╭─ Selected excerpt
He will strike your head, and you will strike his heel.”
Psalm 33:17-22 “The horse is a false hope for safety; it provides no escape by its great power.
But look, the Lord keeps his eye on those who fear him— those who depend on his faithful love to rescue them from death and to keep them alive in famine.
We wait for the Lord; he is our help and shield.
For our hearts rejoice in him because we trust in his holy name.
May your faithful love rest on us, Lord, for we put our hope in you.”
Isaiah 7:14 “Therefore, the Lord himself will give you a sign: See, the virgin will conceive, have a son, and name him Immanuel.”
Luke 1:26-38 “In the sixth month, the angel Gabriel was sent by God to a town in Galilee called Nazareth, to a virgin engaged to a man named Joseph, of the house of David.
The virgin’s name was Mary.
And the angel came to her and said, “Greetings, favored woman!
The Lord is with you.”
But she was deeply troubled by this statement, wondering what kind of greeting this could be.
Then the angel told her, “Do not be afraid, Mary, for you have found favor with God.
Now listen: You will conceive and give birth to a son, and you will name him Jesus.
He will be great and will be called the Son of the Most High, and the Lord God will give him the throne of his father David.
He will reign over the house of Jacob forever, and his kingdom will have no end.”
Mary asked the angel, “How can this be, since I have not had sexual relations with a man?”
The angel replied to her, “The Holy Spirit will come upon you, and the power of the Most High will overshadow you.
╰─
╭─ Material provided
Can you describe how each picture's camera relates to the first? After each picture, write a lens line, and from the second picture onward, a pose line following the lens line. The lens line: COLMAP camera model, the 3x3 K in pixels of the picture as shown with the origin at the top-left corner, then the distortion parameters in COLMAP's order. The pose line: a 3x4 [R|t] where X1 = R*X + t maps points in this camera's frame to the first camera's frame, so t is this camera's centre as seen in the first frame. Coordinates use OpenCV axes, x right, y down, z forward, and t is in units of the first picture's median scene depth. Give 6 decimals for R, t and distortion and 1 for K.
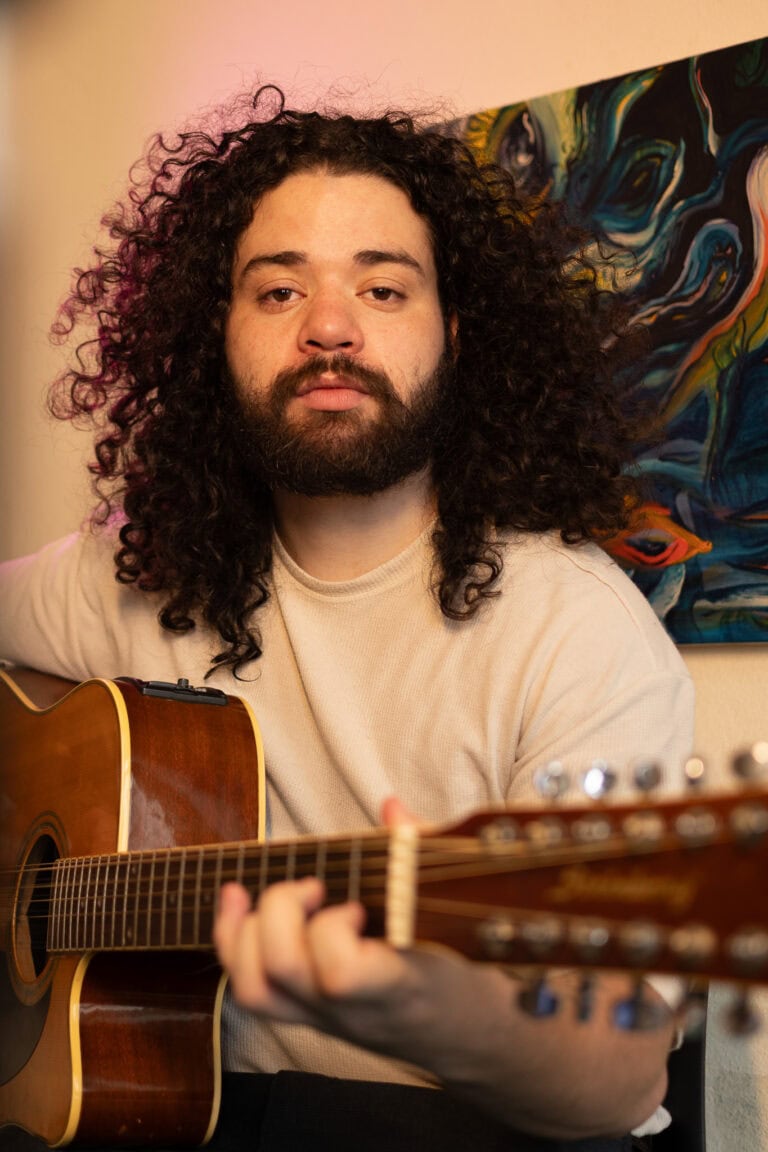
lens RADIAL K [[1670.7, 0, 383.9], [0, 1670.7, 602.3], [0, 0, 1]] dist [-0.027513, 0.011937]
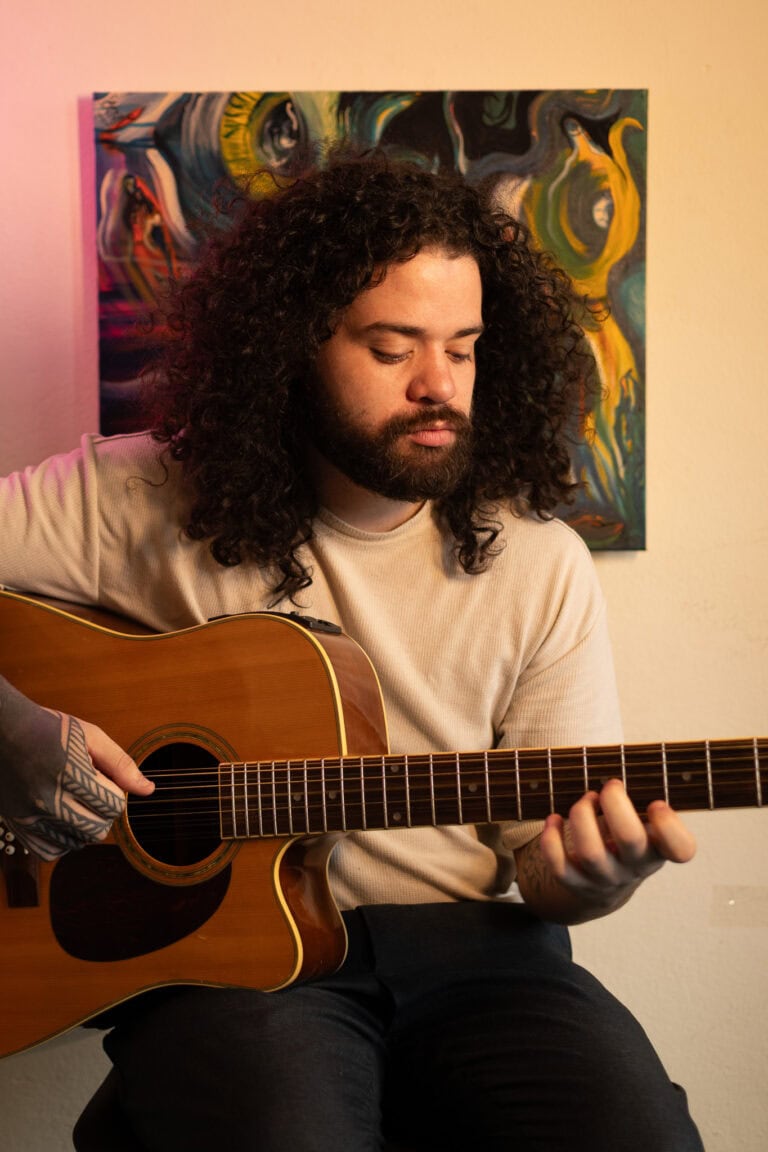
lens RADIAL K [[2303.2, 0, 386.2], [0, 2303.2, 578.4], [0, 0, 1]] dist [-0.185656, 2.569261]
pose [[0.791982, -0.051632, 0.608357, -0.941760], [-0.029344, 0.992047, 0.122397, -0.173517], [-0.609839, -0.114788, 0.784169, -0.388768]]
╰─
### [Actions to take]
1 – Answer from the Bible passages, one line each:
(a) What does the psalm call a false hope for safety?
(b) In Isaiah 7:14, what will the son be named?
(c) To which town was the angel Gabriel sent, and in what region is it?
2 – Please recast the psalm passage in the Bible passages that opens "The horse is a false hope for safety" as a short bulleted list that keeps its main points.

### [Solutions for each task]
1 –
(a) The horse.
(b) Immanuel.
(c) Nazareth, in Galilee.

2 –
- The horse is a false hope for safety. Its great power gives no escape.
- The Lord keeps his eye on those who fear him and depend on his faithful love. He rescues them from death and keeps them alive in famine.
- We wait for the Lord, our help and shield.
- Our hearts rejoice in him because we trust in his holy name.
- May the Lord's faithful love rest on us, for we hope in him.